Cluster information:
Kubernetes version: 1.22.13
Cloud being used: AWS
CNI and version: v1.11.4-eksbuild.1
I have 4 deployments that are not restarting properly out of ~25 that are developed internally. They all live in the same namespace in EKS and are deployed by Helm via ArgoCD. These apps are also deployed to 15+ AWS accounts and the behavior is consistent in each cluster.
When attempting a kubectl rollout restart
all but the four deployments restart as you’d expect. We have default settings in play so 25% of each deployments’ pods go down at a time and new ones spin up. The other four however behave differently. Their behavior is like so:
DeploymentApp1 is running with ReplicaSetApp1.rev5 with 3 pods running
You perform a rollout restart on DeploymentApp1.

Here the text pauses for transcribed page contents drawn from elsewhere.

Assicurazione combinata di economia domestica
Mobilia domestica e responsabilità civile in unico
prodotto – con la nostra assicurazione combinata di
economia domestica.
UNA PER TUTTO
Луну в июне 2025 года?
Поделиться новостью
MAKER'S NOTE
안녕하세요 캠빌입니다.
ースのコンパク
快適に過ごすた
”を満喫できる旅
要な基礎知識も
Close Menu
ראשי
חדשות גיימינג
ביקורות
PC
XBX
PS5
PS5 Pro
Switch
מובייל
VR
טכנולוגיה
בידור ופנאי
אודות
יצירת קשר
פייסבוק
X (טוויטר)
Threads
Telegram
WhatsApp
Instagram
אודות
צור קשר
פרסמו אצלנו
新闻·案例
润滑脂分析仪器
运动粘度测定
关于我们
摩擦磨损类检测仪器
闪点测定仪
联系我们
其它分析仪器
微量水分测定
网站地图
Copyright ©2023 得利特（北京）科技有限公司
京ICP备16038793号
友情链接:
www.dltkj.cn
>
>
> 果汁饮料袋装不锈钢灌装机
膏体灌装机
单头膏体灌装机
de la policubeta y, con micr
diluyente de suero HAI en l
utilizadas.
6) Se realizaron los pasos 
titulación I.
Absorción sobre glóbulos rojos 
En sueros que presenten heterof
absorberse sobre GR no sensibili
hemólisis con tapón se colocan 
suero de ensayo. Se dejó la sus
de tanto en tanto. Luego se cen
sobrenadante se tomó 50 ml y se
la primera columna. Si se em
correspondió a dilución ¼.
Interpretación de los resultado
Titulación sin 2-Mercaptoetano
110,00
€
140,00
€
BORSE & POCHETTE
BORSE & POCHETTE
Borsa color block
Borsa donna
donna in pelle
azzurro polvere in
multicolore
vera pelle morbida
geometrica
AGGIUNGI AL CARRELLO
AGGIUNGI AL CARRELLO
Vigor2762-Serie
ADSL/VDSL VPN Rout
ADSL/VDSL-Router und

DeploymentApp1 scales up ReplicaSetApp1.rev6
DeploymentApp1 scales down ReplicaSetApp1.rev6
ReplicaSetApp1.rev5 becomes ReplicaSetApp1.rev7 with 3 pods running with no change to pod status/age.
Events/logs show you a successful restart.
- I’ve investigated leads where too many replicasets exist which in some past meant things got confused, but we use the default of 10 and none are over the limit. Killing all the replicasets to start back at one did not influence the behavior.
- Deleting the deployment and allowing ArgoCD to put it back did not change the behavior on subsequent rollout restarts. It did of course result in everything being destroyed and spinning back up.
- Deleting a single pop results in a new pod spinning up as expected.
- Having ArgoCD send the restart duplicates the unexpected behavior. My testing is all native otherwise.
- Labels and annotations seem to match up at every level.
- We don’t set maxSurge or maxAvailable
I’m out of ideas as to what may be influencing the problem apps.